Es 
          gibt eine bestimmte Art des Blues, der tatsächlich nur in den USA 
          entstehen kann. Beispielsweise in Kentucky, mitten im Land also, wo 
          die Weite endlos scheint, und die Metropolen beider Küsten mehr 
          eine Ahnung als Gewissheit sind. Die Menschen leben ihren eigenen Rhythmus 
          in der Abgeschiedenheit, und man muss schon tief in diese fremde Welt 
          eindringen um sie wirklich zu verstehen.  
          So 
            wie beispielsweise Nicolai Dunger. Als hätte er sein Lebtag nichts 
            anderes getan, hat das schwedische Multitalent (u.a. spielte er bereits 
            ein Album mit dem Jazz-Trio von Esbjörn Svensson ein) in Louisville/Kentucky 
            nach den Ursprüngen des Südstaatenblues gesucht und in Will 
            Oldham einen genialen Lehrmeister gefunden. Mit dessen Unterstützung 
            hat Nicolai Dunger praktisch im Handumdrehen sein mittlerweile neuntes 
            Album aufgenommen: "Tranquil Isolation", die zeitgemäße 
            Entsprechung eines Sounds mit langer Tradition.
          Der 
            Titel ist natürlich Programm und erzählt bereits von der 
            entspannt-gelassenen Atmosphäre in der selbst gewählten 
            Verlassenheit tiefster US-amerikanischer Provinz, die dem Album deutlich 
            anzuhören ist.
          Allein 
            schon der Eröffnungssong "Last Night I dreamt of Mississippi" 
            offenbart die - für alteuropäische Ohren - fremde Welt. 
            Die relaxte Blues-Atmosphäre wird hier in einem langen Instrumental-Intro 
            aufgebaut, gefühlvoll eingespielt und getragen von Will Oldham 
            (Gitarre, Piano), Paul Oldham (Bass), Peter Townsend (Schlagzeug), 
            Jesssica Billey (Geige) und Nicolai Dunger selbst (Gitarre, Piano). 
            Sein Gesang wirkt eindringlich, lebendig und authentisch, seine Stimme 
            trägt maßgeblich zur überzeugenden Atmosphäre 
            des Albums bei.
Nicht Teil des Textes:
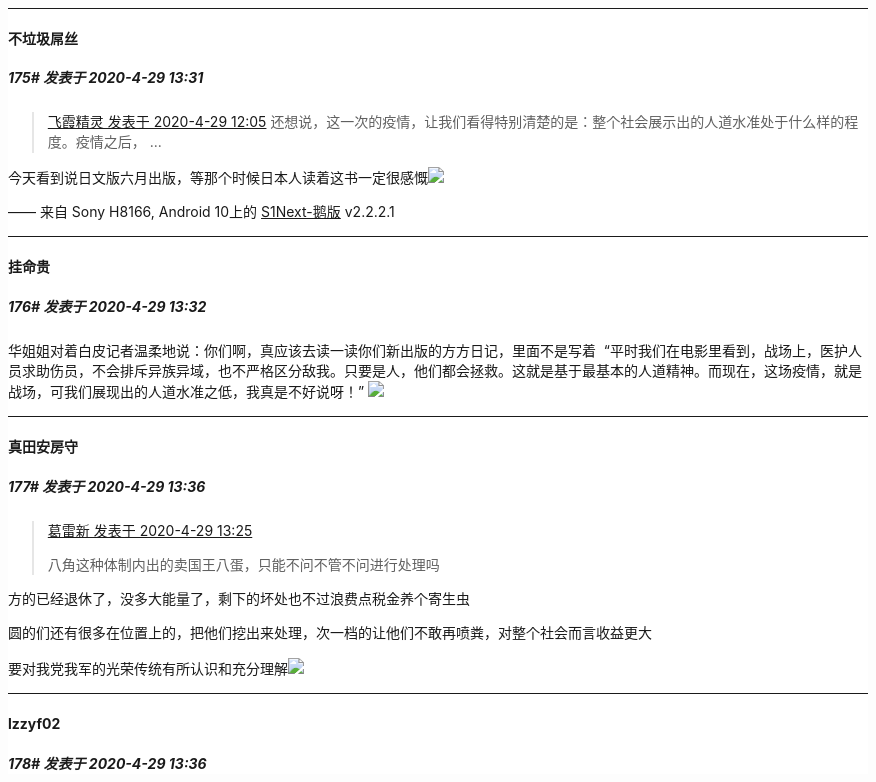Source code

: 


-----

####  不垃圾屌丝  
##### 175#       发表于 2020-4-29 13:31



<blockquote><a href="httphttps://bbs.saraba1st.com/2b/forum.php?mod=redirect&amp;goto=findpost&amp;pid=47244983&amp;ptid=1930909" target="_blank">飞霞精灵 发表于 2020-4-29 12:05</a>
还想说，这一次的疫情，让我们看得特别清楚的是：整个社会展示出的人道水准处于什么样的程度。疫情之后， ...</blockquote>
今天看到说日文版六月出版，等那个时候日本人读着这书一定很感慨<img src="https://static.saraba1st.com/image/smiley/face2017/067.png" referrerpolicy="no-referrer">

—— 来自 Sony H8166, Android 10上的 [S1Next-鹅版](https://github.com/ykrank/S1-Next/releases) v2.2.2.1







-----

####  挂命贵  
##### 176#       发表于 2020-4-29 13:32




华姐姐对着白皮记者温柔地说：你们啊，真应该去读一读你们新出版的方方日记，里面不是写着  “平时我们在电影里看到，战场上，医护人员求助伤员，不会排斥异族异域，也不严格区分敌我。只要是人，他们都会拯救。这就是基于最基本的人道精神。而现在，这场疫情，就是战场，可我们展现出的人道水准之低，我真是不好说呀！” <img src="https://static.saraba1st.com/image/smiley/face2017/077.png" referrerpolicy="no-referrer">







-----

####  真田安房守  
##### 177#       发表于 2020-4-29 13:36



<blockquote><a href="httphttps://bbs.saraba1st.com/2b/forum.php?mod=redirect&amp;goto=findpost&amp;pid=47246003&amp;ptid=1930909" target="_blank">葛雷新 发表于 2020-4-29 13:25</a>

八角这种体制内出的卖国王八蛋，只能不问不管不问进行处理吗</blockquote>
方的已经退休了，没多大能量了，剩下的坏处也不过浪费点税金养个寄生虫

圆的们还有很多在位置上的，把他们挖出来处理，次一档的让他们不敢再喷粪，对整个社会而言收益更大


要对我党我军的光荣传统有所认识和充分理解<img src="https://static.saraba1st.com/image/smiley/face2017/049.png" referrerpolicy="no-referrer">







-----

####  lzzyf02  
##### 178#       发表于 2020-4-29 13:36
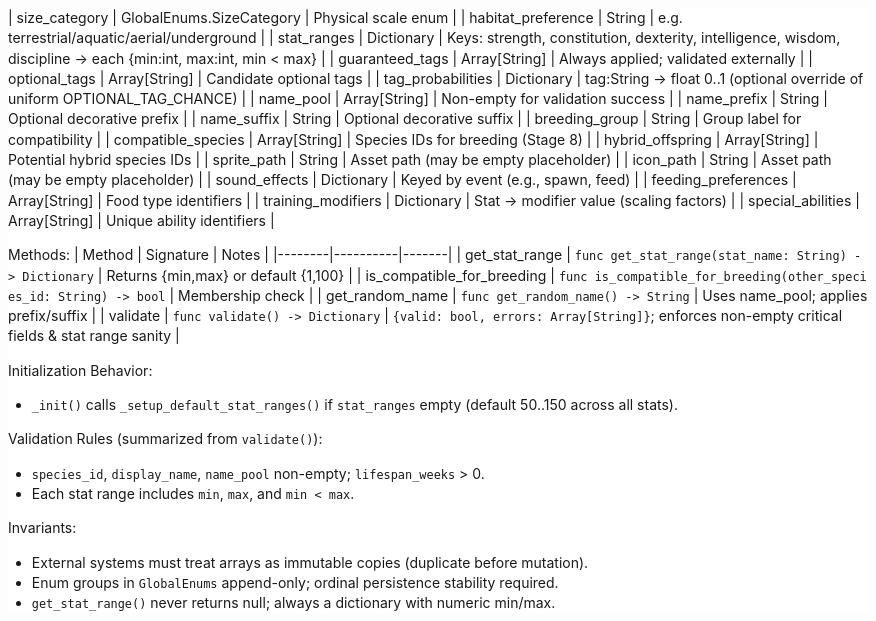 | size_category | GlobalEnums.SizeCategory | Physical scale enum |
| habitat_preference | String | e.g. terrestrial/aquatic/aerial/underground |
| stat_ranges | Dictionary | Keys: strength, constitution, dexterity, intelligence, wisdom, discipline → each {min:int, max:int, min < max} |
| guaranteed_tags | Array[String] | Always applied; validated externally |
| optional_tags | Array[String] | Candidate optional tags |
| tag_probabilities | Dictionary | tag:String -> float 0..1 (optional override of uniform OPTIONAL_TAG_CHANCE) |
| name_pool | Array[String] | Non-empty for validation success |
| name_prefix | String | Optional decorative prefix |
| name_suffix | String | Optional decorative suffix |
| breeding_group | String | Group label for compatibility |
| compatible_species | Array[String] | Species IDs for breeding (Stage 8) |
| hybrid_offspring | Array[String] | Potential hybrid species IDs |
| sprite_path | String | Asset path (may be empty placeholder) |
| icon_path | String | Asset path (may be empty placeholder) |
| sound_effects | Dictionary | Keyed by event (e.g., spawn, feed) |
| feeding_preferences | Array[String] | Food type identifiers |
| training_modifiers | Dictionary | Stat -> modifier value (scaling factors) |
| special_abilities | Array[String] | Unique ability identifiers |

Methods:
| Method | Signature | Notes |
|--------|----------|-------|
| get_stat_range | `func get_stat_range(stat_name: String) -> Dictionary` | Returns {min,max} or default {1,100} |
| is_compatible_for_breeding | `func is_compatible_for_breeding(other_species_id: String) -> bool` | Membership check |
| get_random_name | `func get_random_name() -> String` | Uses name_pool; applies prefix/suffix |
| validate | `func validate() -> Dictionary` | `{valid: bool, errors: Array[String]}`; enforces non-empty critical fields & stat range sanity |

Initialization Behavior:
- `_init()` calls `_setup_default_stat_ranges()` if `stat_ranges` empty (default 50..150 across all stats).

Validation Rules (summarized from `validate()`):
- `species_id`, `display_name`, `name_pool` non-empty; `lifespan_weeks` > 0.
- Each stat range includes `min`, `max`, and `min < max`.

Invariants:
- External systems must treat arrays as immutable copies (duplicate before mutation).
- Enum groups in `GlobalEnums` append-only; ordinal persistence stability required.
- `get_stat_range()` never returns null; always a dictionary with numeric min/max.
Mit den äußerst sparsamen und zurückhaltenden 
            Arrangements unterstreicht Nicolai Dunger den traurigen Grundton, 
            in dem sich Einsamkeit und Sehnsucht, aber auch eine tiefe Gelassenheit 
            und existenzielle Gewissheit miteinander verbinden. 
          Dass 
            ausgerechnet ein junger Nordeuropäer sich aufmacht, diese zutiefst 
            amerikanische Musik für sich und die Welt neu zu entdecken, bleibt 
            eine Überraschung, die nur noch durch das Einfühlungsvermögen 
            und die außergewöhnliche Glaubwürdigkeit übertroffen 
            wird, die seiner Vision des Blues innewohnt.